The West: Where the American Dream goes to die
Compared to the Western and Northeastern regions, the South does not show as much of a discrepancy between home prices and household income. This is a gauge of how long it will take home buyers to save for a down payment, and whether they’ll be able to afford their monthly mortgage payments. Overall, high home prices put homeowners at risk of going underwater on their mortgages in the next housing crash. Additionally, pricey home values are locking many prospective home buyers out of finding affordable property.

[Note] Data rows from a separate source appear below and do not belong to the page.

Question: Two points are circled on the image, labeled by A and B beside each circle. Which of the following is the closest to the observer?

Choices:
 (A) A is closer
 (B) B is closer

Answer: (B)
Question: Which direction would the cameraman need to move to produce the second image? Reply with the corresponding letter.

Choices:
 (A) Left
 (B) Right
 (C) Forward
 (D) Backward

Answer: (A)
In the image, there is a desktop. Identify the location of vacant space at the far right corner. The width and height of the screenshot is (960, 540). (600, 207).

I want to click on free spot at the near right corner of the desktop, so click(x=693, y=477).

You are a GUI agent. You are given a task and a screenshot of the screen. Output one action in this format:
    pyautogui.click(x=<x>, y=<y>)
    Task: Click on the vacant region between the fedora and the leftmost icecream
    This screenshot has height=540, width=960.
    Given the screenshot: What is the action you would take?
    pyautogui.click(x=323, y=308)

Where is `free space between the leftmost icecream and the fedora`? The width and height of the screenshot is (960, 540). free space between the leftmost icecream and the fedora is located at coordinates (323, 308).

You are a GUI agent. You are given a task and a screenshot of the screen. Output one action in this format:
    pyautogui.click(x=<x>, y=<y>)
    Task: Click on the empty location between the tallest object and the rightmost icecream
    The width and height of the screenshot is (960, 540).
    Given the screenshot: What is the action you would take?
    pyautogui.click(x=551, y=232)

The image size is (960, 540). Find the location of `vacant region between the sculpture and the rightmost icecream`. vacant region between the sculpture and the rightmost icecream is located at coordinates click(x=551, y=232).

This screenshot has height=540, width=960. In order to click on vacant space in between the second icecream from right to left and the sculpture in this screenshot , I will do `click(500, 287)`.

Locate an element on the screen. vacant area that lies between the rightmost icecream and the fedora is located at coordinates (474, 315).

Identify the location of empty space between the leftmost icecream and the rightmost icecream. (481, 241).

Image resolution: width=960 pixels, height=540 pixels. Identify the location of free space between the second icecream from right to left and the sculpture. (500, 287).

After the pandemic caused housing prices to spike, homes now cost 5.4 times more, on average, than a typical buyer's gross income. To afford a home in 2021, Americans need an average income of $144,192 — far more than the median household income of $69,178, Clever Real Estate found. Median new home prices in the U.S. have decoupled from median household income. Since May 2020, new home prices have risen sharply, while median household income has largely stagnated. Median household income increased by 50% since 1960, which is higher than the national average. The gap between household income and home prices was pronounced in the Northeast, but following the 2008 crash, the gap has narrowed as household incomes rise and home prices have dropped throughout the region.
The report also notes that price-to-income ratios vary considerably across the country. As our interactive map shows, the median sale price in 2017 was more than eight times greater than incomes in 12 metropolitan areas, all of them in the West . Price-to-income ratios topped 10.0 in both the Santa Cruz and San Jose metro areas and neared 10 in Los Angeles. On the other hand, ratios were well below 3.0 in much of the Midwest and Northeast, including Youngstown, Syracuse, Toledo, and Pittsburgh.
For metropolitan level, median household income values from 1960 to 2000 are from the Decennial Census. In the 1960s, owning a house was affordable in the Northeast, with a price-to-income of 2.1. However, home values started to outscale household income in the 1980s, with a price-to-income ratio of 3.7 by 1990. The price-to-income ratio reached its peak around the 2008 financial crisis with 4.6 and dropped to 4.0 in 2017. Home prices in the South were consistent with household income increases until the 2000s when the market became unstable. Average annual real wages steadily rose until 2014 but have since remained stagnant.